An important population genetics measure is genetic diversity. Patterns of genetic diversity can be informative of a population’s evolutionary past - for example, low genetic diversity may be evidence for a recent population bottleneck. Furthermore, the variation of diversity within the genome can be informative of different evolutionary effects, such as the strength of selection in different parts of the genome.
We will measure FST and nucleotide diversity (a measure of genetic diversity) using the R package PopGenome.
In theory, the r PopGenome
can read VCF files directly, using the readVCF
function. However, because our samples are haploid, we need to use a different function, r readData
, which requires a folder with a separate VCF for each scaffold.
# Make new directory
mkdir popgenome-vcf
# compress and index the VCF
bgzip snp.vcf
tabix -p vcf snp.vcf.gz
bcftools view snp.vcf.gz scaffold_1 > popgenome-vcf/scaffold_1
bcftools view snp.vcf.gz scaffold_2 > popgenome-vcf/scaffold_2
You can now load the data in R
.
library(PopGenome)
# Load the data
snp <- readData("popgenome-vcf", format="VCF")
# This is complex object, with several slots
get.sum.data(snp)
show.slots(snp)
# You can access the different "slots" by using the "@" sign:
snp@n.sites
# Set populations
pops <- get.individuals(snp)[[1]]
pop1 <- pops[grep("B\\.bam",pops)]
pop2 <- pops[grep("b\\.bam",pops)]
snp <- set.populations(snp, list(pop1,pop2))

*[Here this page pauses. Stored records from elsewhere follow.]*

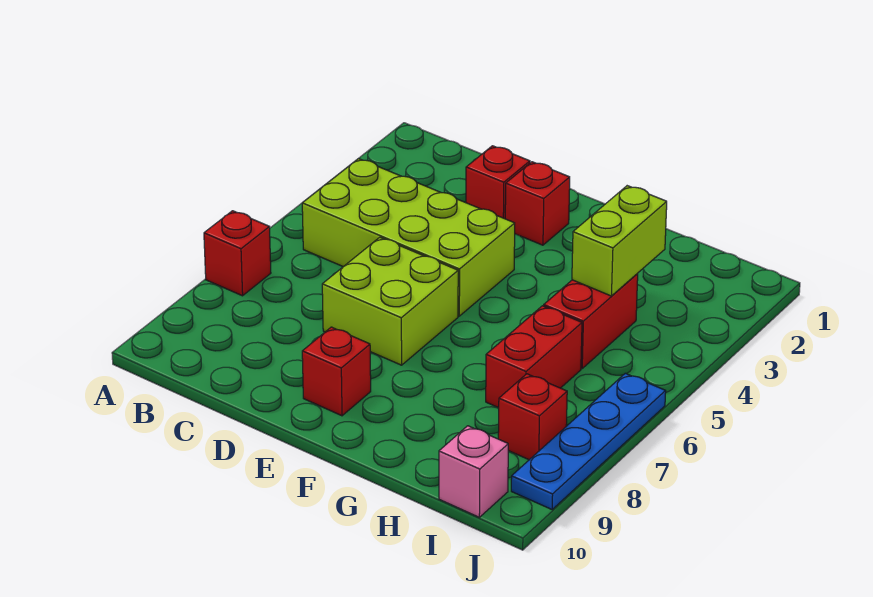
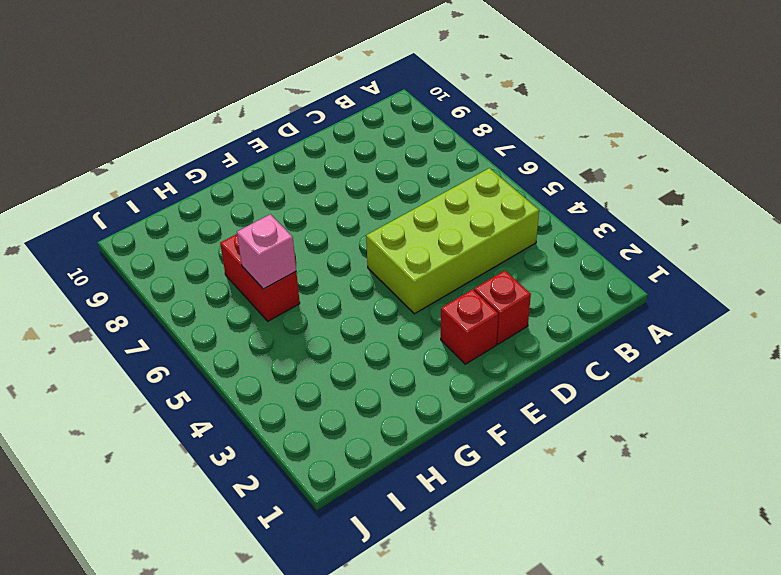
pink 1x1 brick [237,214,296,289] -> pink 1x1 brick moved to [439,426,508,517]
none -> red 1x1 brick [204,211,271,296]
none -> lime 2x2 brick [322,237,458,365]
none -> red 1x1 brick [302,327,371,416]

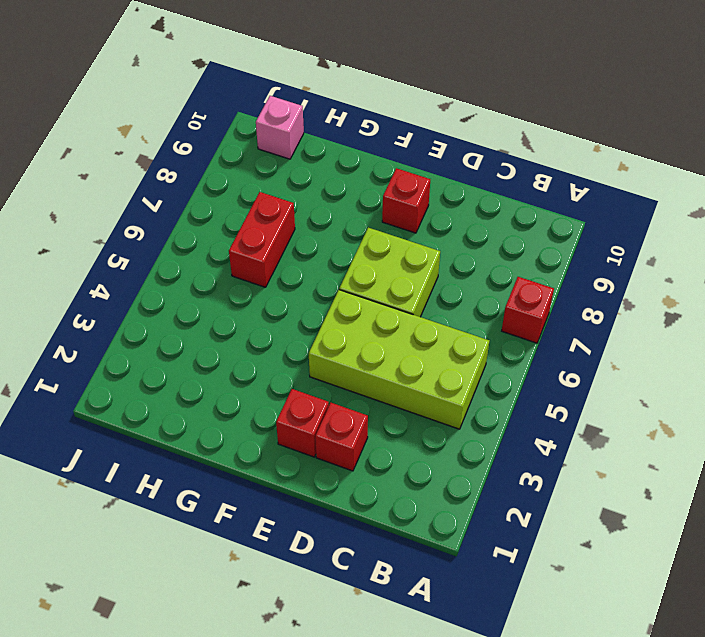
none -> red 1x2 brick [544,274,638,368]
none -> red 1x1 brick [498,374,567,460]
none -> blue 1x4 plate [511,373,666,509]

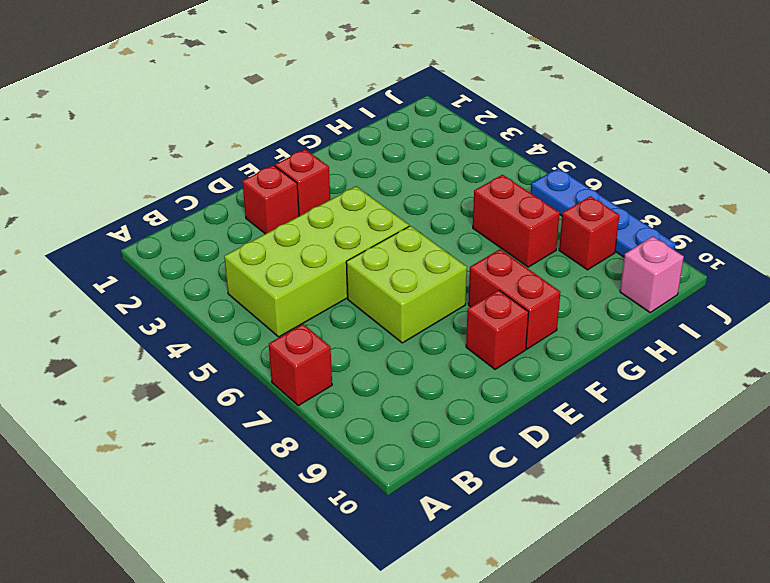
red 1x2 brick [468,249,560,349] -> red 1x2 brick moved to [544,274,638,368]
none -> lime 1x2 brick [572,186,667,296]

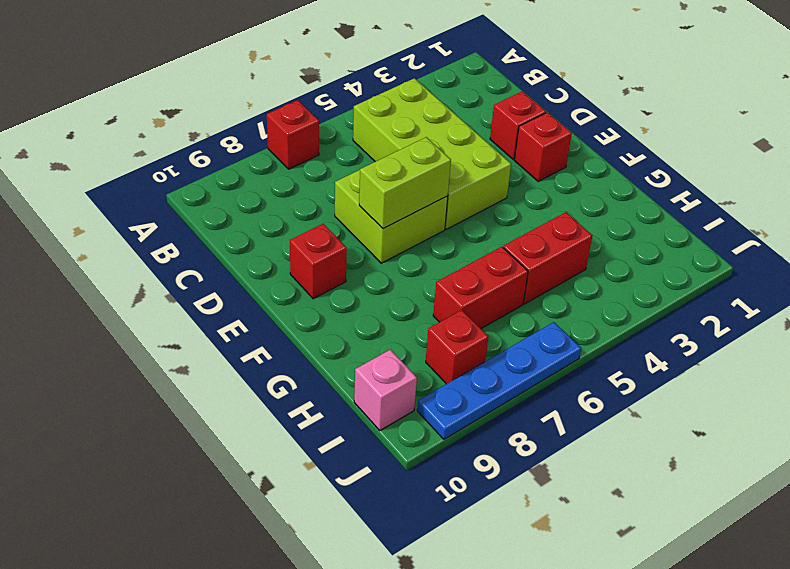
lime 1x2 brick [359,137,451,229] -> lime 1x2 brick moved to [572,186,667,296]

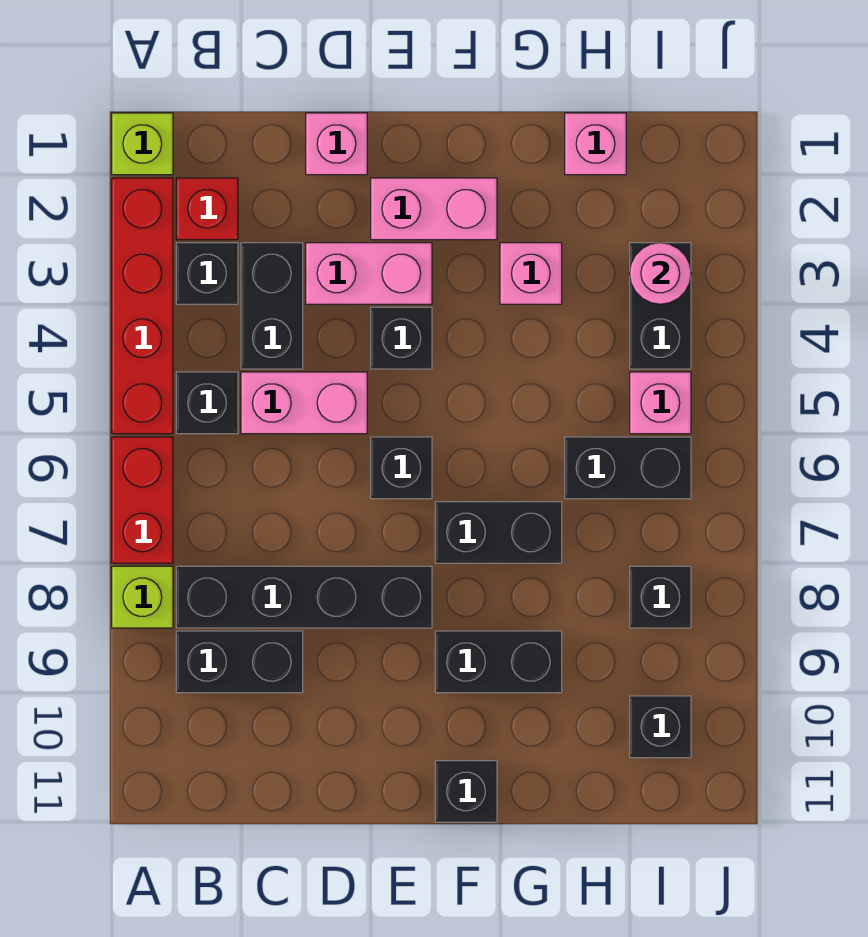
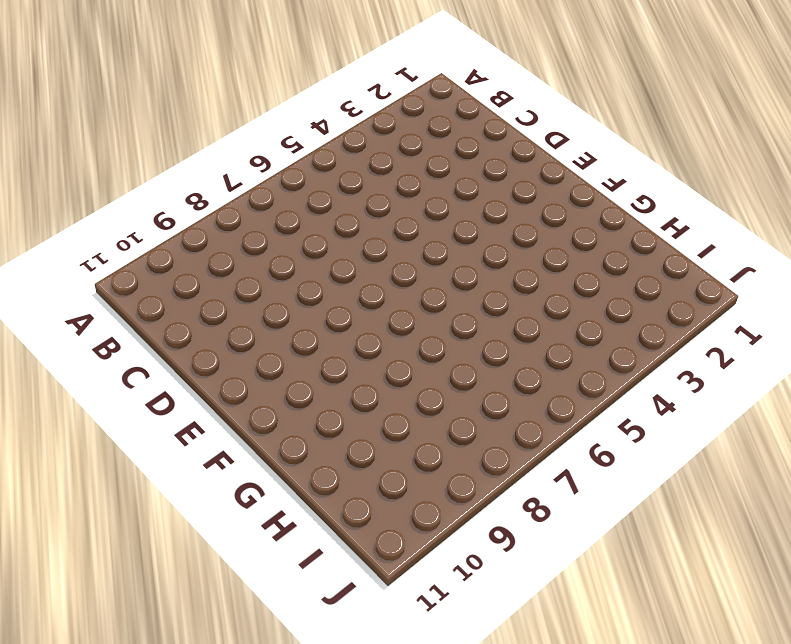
none -> lime 1x1 brick [112,113,173,175]
none -> red 1x4 brick [112,178,173,434]
none -> red 1x2 brick [112,437,173,563]

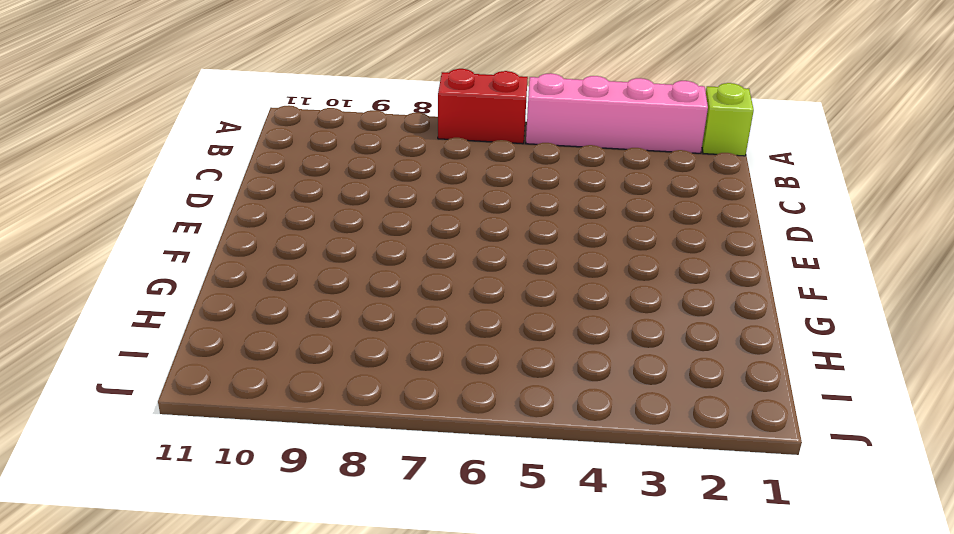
pink 1x4 brick [526,73,708,153] -> red 1x4 brick [112,178,173,434]
none -> lime 1x1 brick [112,566,173,628]
none -> red 1x1 brick [176,178,238,240]
none -> black 1x1 brick [176,243,238,304]

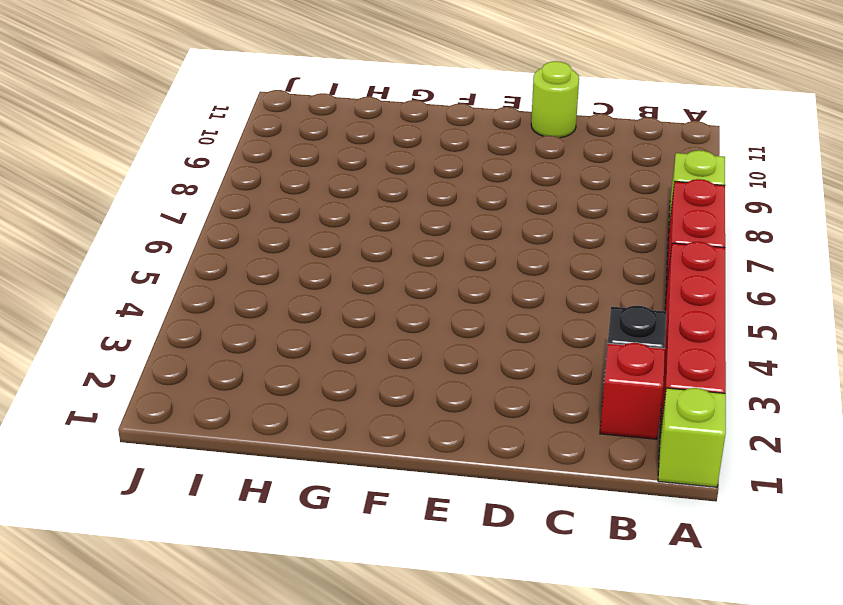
lime 1x1 round brick [531,61,579,138] -> none
none -> black 1x1 brick [176,372,238,434]
none -> black 1x4 brick [176,566,432,628]
none -> black 1x2 brick [176,631,303,693]

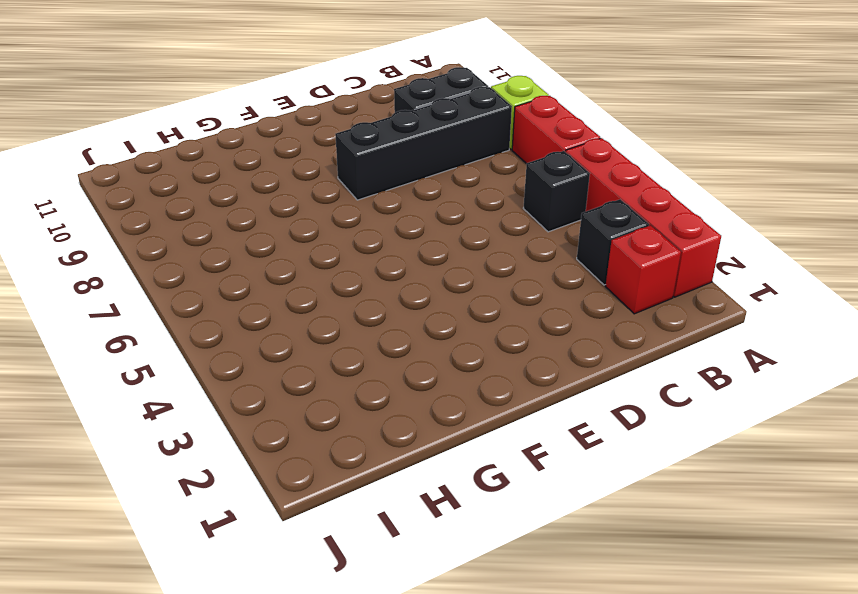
none -> lime 1x1 brick [112,113,173,175]
none -> black 1x2 brick [241,243,303,369]
none -> pink 1x2 brick [241,372,367,434]

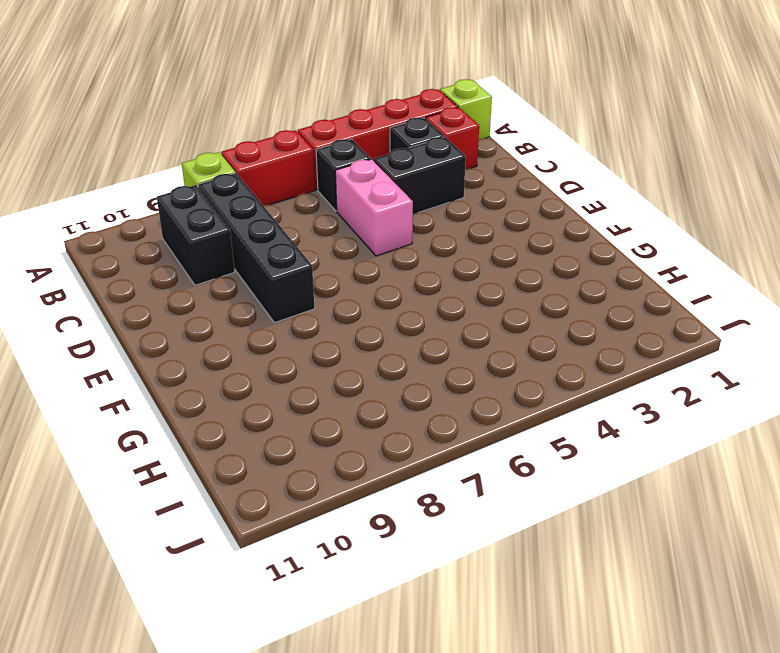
none -> pink 1x1 brick [306,113,367,175]
none -> pink 1x2 brick [306,243,432,304]
none -> pink 1x2 brick [371,178,497,240]

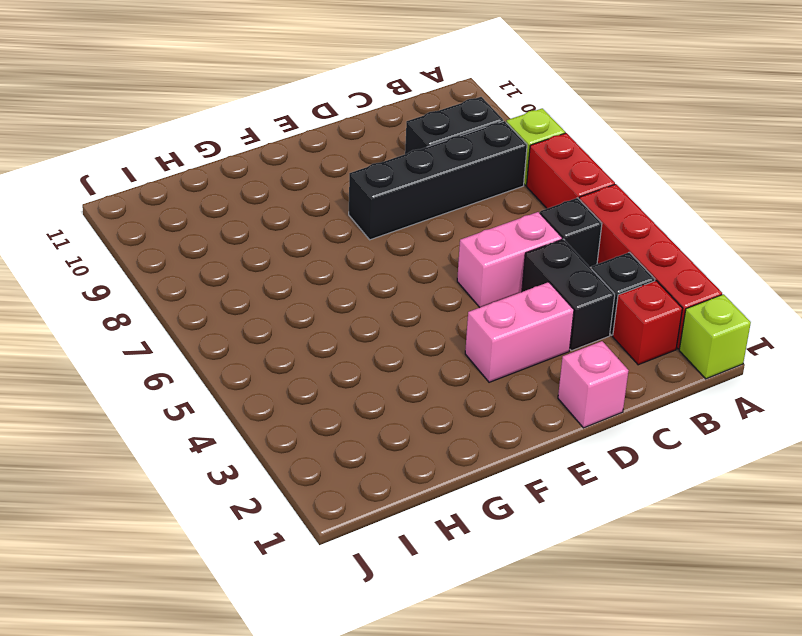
none -> pink 1x2 brick [371,178,497,240]
none -> black 1x1 brick [371,307,432,369]
none -> black 1x1 brick [371,437,432,499]

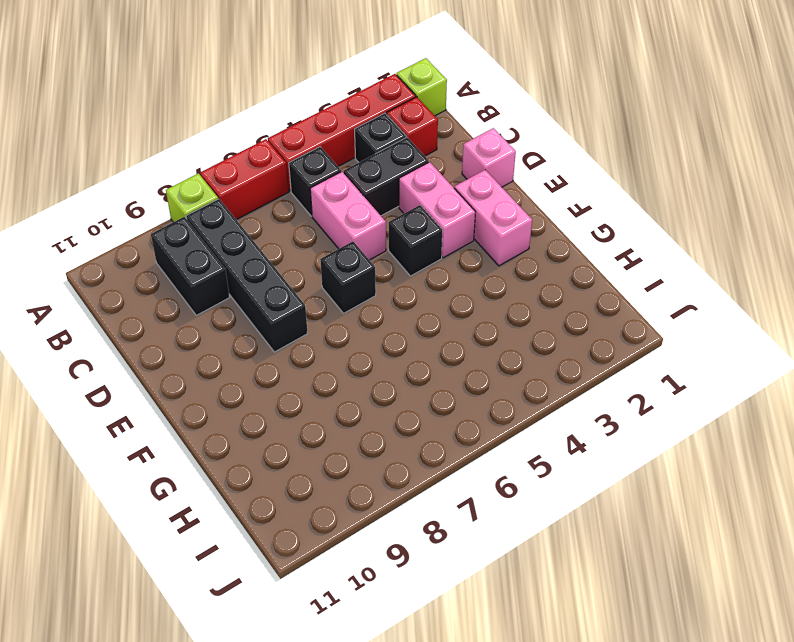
none -> black 1x2 brick [435,502,562,563]
none -> black 1x2 brick [435,631,562,693]
none -> black 1x1 brick [435,761,497,822]

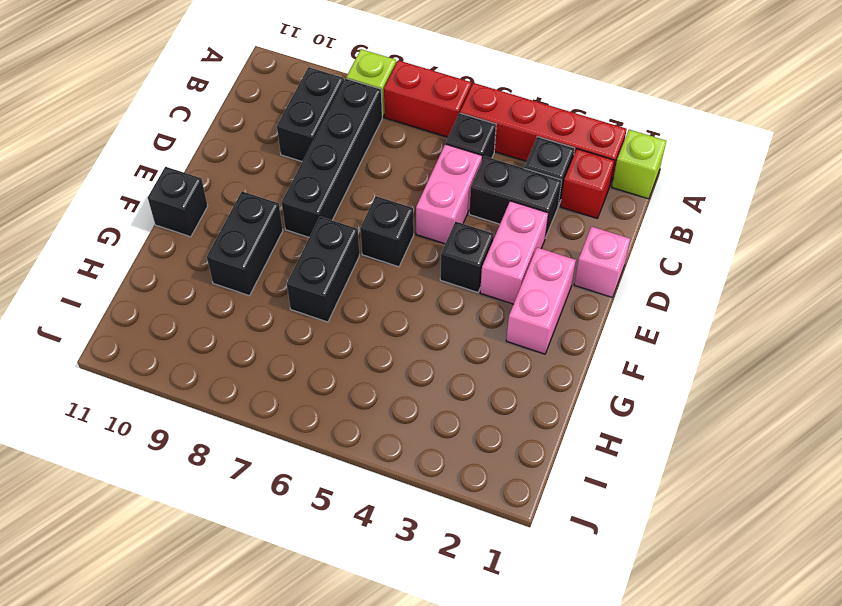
none -> pink 1x1 brick [500,243,562,304]
none -> pink 1x1 brick [565,113,626,175]
none -> black 1x2 brick [565,437,691,499]

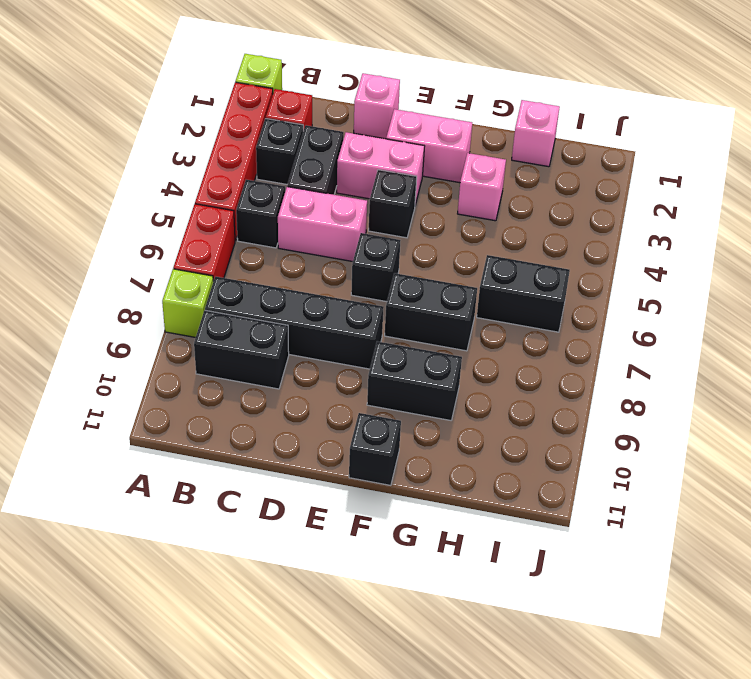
none -> black 1x2 brick [630,243,691,369]
none -> pink 1x1 brick [630,372,691,434]
none -> black 1x1 brick [630,566,691,628]

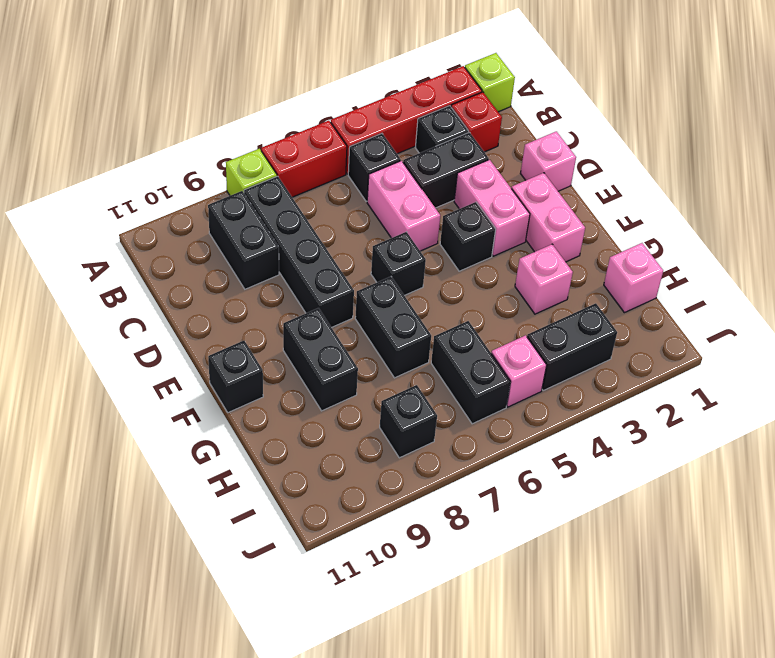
none -> black 1x1 brick [630,696,691,758]
none -> pink 1x1 round brick [630,243,691,304]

snp@populations # check if it worked
Let’s calculate FST between the two populations and nucleotide diversity in each of the populations.
# Diversities and FST (by scaffold)
snp <- F_ST.stats(snp) # this does the calculations and
# adds the results to the appropriate slots
# Print FST
get.F_ST(snp) # each line is a scaffold
snp@nucleotide.F_ST
# Print diversities
get.diversity(snp)
get.diversity(snp)[[1]] # pop1 (B)
get.diversity(snp)[[2]] # pop2 (b)
snp@nuc.diversity.within
Another useful tool is to do the calculations along a sliding window.
# Transform object into object divided by sliding window
win_snp <- sliding.window.transform(snp,
width=10000, jump=10000,
type=2,
whole.data=FALSE)
# Measurements per window
win_snp <- F_ST.stats(win_snp)
win_snp@nucleotide.F_ST
win_snp@nuc.diversity.within
# A simple plot
win_fst <- win_snp@nucleotide.F_ST[,1]
bb_div <- win_snp@nuc.diversity.within[,1] # diversity among B (bb = "big B")
lb_div <- win_snp@nuc.diversity.within[,2] # diversity among B (lb = "little b")
plot(1:length(win_fst), win_fst)
par(mfrow=c(2,1))
win_fst <- win_snp@nucleotide.F_ST[,1]
plot(1:length(bb_div), bb_div)
win_fst <- win_snp@nucleotide.F_ST[,1]
plot(1:length(lb_div), lb_div)
- Knowing that there is no recombination between B and b somewhere in the genome, why do you think there is high FST in one scaffold and not the other?
- What factors could make b have such low diversity in one of the scaffolds?